Pat Van Parys et son mari Craig venaient d’arriver de Regina et se dirigeaient au Palais des congrès du Toronto métropolitain, à l’occasion d’un rassemblement de l’Association canadienne des médecins vétérinaires. Lors d’un voyage précédent, un employé d’un hôtel leur avait conseillé de prendre UP Express. Et quel bon conseil ç’avait été! Ils étaient depuis des passagers réguliers.

« On nous a tellement aidés! », de dire Mme Van Parys.

Son mari, lui, était ravi de pouvoir assister à un match de soccer professionnel du Toronto FC pendant la réunion de son épouse.

Le congrès avait annoncé cette année qu’il allait « inviter le monde au Canada », et c’est bien ce qu’il a fait.

Une autre passagère, Gesiane Prezeres, venait du Brésil. Grande voyageuse d’affaires, elle a comparé UP Express avec les modes de transport qui relient d’autres villes à leur aéroport. Selon elle, les trains torontois sont « bien meilleurs que ceux de New York. »

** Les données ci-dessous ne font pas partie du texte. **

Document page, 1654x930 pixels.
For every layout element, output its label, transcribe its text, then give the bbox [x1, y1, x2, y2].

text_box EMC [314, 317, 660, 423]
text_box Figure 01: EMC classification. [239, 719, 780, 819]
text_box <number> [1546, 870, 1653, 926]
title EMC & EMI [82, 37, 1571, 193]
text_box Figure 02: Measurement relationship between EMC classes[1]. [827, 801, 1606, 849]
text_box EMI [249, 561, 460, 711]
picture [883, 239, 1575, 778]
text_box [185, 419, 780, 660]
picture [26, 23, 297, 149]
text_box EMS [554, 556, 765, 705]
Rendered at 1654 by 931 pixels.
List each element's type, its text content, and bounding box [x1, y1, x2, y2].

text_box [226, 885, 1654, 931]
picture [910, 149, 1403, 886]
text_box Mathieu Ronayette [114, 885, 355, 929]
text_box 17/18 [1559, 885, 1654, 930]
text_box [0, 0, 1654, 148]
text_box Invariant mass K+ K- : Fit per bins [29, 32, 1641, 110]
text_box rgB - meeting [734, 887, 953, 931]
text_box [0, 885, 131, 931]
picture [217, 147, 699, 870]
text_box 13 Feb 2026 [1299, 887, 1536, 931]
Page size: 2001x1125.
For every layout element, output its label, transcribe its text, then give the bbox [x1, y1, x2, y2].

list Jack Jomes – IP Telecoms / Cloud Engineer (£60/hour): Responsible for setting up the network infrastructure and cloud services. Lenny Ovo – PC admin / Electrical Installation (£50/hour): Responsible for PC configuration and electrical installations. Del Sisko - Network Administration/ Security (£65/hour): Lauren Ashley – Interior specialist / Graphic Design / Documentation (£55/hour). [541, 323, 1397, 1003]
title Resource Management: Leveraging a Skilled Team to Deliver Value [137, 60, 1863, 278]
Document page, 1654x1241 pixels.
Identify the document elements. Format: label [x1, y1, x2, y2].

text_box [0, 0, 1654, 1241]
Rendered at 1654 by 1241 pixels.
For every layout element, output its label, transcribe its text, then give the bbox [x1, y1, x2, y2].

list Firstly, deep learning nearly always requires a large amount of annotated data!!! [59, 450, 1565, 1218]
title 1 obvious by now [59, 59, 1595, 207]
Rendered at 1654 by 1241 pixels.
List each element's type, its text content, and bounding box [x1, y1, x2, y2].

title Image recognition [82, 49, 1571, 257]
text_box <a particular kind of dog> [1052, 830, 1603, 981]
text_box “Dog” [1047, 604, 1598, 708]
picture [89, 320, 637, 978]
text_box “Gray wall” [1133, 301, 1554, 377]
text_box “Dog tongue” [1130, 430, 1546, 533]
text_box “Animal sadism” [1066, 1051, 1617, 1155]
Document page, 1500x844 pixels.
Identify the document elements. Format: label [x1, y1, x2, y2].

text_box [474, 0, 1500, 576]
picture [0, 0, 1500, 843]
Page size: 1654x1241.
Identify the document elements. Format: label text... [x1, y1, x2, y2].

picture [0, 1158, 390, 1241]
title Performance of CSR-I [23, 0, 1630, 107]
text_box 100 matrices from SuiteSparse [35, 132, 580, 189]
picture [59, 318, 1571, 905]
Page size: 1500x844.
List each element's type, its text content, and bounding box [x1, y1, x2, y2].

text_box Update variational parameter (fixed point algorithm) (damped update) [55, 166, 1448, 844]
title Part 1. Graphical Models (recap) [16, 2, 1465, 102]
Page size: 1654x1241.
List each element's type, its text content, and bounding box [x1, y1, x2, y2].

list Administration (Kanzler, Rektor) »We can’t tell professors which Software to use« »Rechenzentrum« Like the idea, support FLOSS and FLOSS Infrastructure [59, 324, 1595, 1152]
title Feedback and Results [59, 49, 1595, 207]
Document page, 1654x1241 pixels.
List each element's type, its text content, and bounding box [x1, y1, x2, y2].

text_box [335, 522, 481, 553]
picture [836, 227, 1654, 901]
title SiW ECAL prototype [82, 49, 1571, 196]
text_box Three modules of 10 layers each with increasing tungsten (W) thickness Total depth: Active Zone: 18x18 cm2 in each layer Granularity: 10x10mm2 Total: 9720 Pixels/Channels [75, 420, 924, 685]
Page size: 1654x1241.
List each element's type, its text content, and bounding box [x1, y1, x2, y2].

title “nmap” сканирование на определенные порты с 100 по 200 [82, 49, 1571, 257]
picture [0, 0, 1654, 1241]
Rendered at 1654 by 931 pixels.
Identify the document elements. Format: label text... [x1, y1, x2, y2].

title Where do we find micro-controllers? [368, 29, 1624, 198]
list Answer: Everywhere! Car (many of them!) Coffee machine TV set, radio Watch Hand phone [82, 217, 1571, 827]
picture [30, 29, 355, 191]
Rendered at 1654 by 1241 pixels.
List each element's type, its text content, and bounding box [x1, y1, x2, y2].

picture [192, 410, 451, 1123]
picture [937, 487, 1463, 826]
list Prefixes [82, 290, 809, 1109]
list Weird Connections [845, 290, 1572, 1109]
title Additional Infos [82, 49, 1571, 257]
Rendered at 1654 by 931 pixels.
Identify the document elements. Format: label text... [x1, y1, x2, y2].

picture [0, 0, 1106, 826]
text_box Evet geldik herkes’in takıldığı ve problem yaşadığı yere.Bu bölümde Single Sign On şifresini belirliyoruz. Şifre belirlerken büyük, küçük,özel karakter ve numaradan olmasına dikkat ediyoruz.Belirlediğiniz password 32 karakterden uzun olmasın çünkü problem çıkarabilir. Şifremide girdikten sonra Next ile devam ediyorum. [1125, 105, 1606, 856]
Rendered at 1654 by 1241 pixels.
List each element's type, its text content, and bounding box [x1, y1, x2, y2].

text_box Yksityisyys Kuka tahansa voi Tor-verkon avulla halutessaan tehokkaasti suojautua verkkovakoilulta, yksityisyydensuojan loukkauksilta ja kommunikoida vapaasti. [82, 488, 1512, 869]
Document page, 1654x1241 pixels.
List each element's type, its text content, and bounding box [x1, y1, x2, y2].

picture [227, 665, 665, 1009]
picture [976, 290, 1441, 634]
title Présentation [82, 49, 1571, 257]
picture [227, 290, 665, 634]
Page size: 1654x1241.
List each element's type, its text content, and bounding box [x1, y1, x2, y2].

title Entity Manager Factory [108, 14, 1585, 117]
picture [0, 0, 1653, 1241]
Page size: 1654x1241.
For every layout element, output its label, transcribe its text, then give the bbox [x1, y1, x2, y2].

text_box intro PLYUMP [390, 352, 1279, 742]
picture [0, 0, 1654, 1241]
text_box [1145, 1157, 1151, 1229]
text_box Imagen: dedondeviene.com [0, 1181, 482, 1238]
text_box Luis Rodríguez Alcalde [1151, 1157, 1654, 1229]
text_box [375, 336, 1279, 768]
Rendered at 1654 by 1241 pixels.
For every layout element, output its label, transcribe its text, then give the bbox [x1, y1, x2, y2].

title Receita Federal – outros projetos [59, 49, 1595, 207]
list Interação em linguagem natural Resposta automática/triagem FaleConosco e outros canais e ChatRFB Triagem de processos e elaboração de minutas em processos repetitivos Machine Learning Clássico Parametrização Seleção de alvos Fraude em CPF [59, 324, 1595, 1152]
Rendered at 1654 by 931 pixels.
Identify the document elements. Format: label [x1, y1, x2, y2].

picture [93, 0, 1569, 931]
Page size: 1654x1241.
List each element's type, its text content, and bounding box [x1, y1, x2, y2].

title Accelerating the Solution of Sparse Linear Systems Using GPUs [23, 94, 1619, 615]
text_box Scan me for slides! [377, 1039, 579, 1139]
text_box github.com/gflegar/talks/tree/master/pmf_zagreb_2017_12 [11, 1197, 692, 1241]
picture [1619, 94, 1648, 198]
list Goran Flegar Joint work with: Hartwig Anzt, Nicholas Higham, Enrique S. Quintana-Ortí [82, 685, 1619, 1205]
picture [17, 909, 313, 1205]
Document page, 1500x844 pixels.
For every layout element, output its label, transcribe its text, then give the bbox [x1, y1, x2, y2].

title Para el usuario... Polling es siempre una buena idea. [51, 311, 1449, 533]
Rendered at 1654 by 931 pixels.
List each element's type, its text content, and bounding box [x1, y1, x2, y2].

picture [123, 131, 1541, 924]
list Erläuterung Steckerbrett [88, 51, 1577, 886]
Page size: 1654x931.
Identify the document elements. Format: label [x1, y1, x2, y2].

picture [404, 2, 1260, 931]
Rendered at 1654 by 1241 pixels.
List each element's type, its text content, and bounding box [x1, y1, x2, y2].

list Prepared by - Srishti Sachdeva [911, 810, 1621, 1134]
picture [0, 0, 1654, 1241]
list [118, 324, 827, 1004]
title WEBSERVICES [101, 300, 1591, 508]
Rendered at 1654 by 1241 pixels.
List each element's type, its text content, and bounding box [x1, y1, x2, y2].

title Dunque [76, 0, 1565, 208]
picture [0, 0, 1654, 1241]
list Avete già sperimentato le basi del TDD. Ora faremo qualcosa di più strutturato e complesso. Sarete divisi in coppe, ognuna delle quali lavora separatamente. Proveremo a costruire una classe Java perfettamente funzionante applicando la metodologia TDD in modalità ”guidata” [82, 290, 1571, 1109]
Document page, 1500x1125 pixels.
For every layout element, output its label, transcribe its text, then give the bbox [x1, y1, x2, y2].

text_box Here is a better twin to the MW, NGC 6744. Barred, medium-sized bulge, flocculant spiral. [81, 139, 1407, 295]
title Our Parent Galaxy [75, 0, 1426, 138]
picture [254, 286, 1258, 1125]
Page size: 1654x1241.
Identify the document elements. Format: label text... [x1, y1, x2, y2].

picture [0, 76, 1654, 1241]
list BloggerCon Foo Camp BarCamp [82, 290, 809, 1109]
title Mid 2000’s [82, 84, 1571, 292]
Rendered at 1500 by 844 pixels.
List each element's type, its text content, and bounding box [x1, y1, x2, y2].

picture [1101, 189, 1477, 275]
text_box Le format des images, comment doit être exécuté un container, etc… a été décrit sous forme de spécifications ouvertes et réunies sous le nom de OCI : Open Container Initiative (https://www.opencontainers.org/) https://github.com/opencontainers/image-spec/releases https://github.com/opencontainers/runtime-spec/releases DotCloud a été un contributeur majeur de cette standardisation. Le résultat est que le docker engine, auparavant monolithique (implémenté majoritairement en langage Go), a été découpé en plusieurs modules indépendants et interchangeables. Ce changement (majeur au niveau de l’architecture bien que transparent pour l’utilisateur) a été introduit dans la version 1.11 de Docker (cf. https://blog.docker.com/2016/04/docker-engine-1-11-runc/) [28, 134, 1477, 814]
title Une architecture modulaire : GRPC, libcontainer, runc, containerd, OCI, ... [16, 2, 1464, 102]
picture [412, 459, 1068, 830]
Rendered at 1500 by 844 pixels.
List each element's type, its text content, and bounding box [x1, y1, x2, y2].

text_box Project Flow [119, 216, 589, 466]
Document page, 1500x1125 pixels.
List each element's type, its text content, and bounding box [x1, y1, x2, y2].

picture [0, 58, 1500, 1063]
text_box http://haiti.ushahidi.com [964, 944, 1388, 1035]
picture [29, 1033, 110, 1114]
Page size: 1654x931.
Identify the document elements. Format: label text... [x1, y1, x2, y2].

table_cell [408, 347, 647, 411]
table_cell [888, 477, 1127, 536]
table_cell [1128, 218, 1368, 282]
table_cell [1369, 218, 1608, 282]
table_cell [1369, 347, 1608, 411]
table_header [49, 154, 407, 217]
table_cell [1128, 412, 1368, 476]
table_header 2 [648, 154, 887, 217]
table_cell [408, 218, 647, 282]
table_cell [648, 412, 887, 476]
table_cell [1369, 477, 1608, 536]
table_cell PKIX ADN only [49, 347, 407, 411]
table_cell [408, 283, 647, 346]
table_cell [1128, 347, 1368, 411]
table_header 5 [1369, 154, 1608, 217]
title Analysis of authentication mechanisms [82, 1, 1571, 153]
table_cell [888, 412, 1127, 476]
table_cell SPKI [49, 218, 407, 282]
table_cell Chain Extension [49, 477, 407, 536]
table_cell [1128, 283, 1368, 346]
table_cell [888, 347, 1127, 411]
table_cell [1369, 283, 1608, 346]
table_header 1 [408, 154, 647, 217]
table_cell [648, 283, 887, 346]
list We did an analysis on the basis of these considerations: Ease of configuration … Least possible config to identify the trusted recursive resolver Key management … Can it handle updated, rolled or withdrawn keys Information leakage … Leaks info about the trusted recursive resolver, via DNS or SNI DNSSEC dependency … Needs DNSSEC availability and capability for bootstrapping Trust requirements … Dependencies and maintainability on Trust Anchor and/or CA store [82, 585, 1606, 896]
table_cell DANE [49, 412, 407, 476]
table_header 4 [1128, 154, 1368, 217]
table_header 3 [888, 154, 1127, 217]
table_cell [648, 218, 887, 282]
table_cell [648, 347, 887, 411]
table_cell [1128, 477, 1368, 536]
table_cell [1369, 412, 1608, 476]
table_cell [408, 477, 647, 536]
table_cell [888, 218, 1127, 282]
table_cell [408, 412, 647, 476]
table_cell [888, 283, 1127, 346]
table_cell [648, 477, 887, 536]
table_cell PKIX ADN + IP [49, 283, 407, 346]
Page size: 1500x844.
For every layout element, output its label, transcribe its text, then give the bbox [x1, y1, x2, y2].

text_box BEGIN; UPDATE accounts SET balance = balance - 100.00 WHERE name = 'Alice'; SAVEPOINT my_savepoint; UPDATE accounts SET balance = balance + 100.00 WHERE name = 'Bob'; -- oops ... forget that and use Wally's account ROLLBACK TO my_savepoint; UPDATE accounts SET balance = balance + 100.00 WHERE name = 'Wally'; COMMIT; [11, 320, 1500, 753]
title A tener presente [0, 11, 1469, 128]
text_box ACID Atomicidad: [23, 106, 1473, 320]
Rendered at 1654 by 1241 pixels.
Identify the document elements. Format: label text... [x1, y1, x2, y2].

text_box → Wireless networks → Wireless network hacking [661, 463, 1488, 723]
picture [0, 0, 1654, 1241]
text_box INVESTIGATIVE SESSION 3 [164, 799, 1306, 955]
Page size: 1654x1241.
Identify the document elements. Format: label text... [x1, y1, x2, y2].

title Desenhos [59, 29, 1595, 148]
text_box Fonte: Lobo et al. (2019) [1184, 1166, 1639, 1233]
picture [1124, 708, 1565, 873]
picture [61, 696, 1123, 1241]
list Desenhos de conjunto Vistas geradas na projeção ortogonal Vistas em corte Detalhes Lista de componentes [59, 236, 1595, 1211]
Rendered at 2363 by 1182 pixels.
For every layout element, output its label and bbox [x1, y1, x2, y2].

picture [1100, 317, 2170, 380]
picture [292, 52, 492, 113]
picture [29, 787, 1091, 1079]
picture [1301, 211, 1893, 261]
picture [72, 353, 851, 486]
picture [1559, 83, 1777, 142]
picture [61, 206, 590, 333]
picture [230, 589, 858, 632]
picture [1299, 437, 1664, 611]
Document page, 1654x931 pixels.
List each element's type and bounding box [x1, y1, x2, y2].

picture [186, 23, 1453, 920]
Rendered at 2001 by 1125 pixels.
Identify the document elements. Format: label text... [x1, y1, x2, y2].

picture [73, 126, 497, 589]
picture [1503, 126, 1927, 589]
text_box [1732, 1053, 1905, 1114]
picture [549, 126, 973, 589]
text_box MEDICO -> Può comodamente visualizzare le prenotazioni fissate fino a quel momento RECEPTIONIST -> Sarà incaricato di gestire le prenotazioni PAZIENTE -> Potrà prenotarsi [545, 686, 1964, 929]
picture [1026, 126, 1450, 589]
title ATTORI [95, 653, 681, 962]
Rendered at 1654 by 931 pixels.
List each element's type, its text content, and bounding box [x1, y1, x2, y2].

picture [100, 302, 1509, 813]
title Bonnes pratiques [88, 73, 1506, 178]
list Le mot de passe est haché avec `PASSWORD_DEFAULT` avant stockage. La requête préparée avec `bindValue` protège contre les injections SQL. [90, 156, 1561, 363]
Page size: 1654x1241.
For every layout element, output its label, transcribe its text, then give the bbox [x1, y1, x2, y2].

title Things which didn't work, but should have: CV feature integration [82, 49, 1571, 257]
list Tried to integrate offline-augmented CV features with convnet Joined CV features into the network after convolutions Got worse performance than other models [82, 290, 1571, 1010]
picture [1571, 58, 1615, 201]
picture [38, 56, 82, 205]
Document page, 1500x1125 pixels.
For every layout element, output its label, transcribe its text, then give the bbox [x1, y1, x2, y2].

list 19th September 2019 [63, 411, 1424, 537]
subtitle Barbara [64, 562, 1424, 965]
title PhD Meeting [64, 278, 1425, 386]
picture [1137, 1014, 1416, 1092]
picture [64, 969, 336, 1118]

Sur les quais de la gare Union et de l’aéroport Pearson, les voyageurs pouvaient également bien voir qu’une assemblée internationale des Témoins de Jéhovah allait bientôt commencer à Exhibition Place. L’équipe d’orientation, des bénévoles portant des panneaux, des foulards et des cravates orange vif, faisait tout son possible pour aider les participants du Canada, des États-Unis, du Brésil, de l’Amérique centrale et de huit autres pays à se retrouver.

Des 45 000 personnes attendues, 5 000 devaient venir de l’étranger et 1 600 sont arrivées ce lundi-là, avec un peu d’avance pour visiter la ville, le rassemblement commençant le vendredi.

« Les gens planifient leurs vacances autour de l’occasion et prennent congé en conséquence », explique David Spalding, membre du comité d’accueil.

Les organisateurs avaient collaboré d’avance avec Metrolinx pour les billets et la logistique, précise-t-il.

« UP est simplement la meilleure façon d’accéder au centre-ville. »

M. Spalding ajoute également que certains délégués avaient décidé de séjourner aux hôtels de l’aéroport et employaient UP Express pour faire des allers-retours au centre-ville. Et donc à bord des trains, pendant la journée, des groupes de Témoins de Jéhovah bavardaient, parfois avec des résidents de la région qui leur indiquaient les attractions situées près des voies, dont le Centre Rogers, la Tour CN et Ripley’s Aquarium.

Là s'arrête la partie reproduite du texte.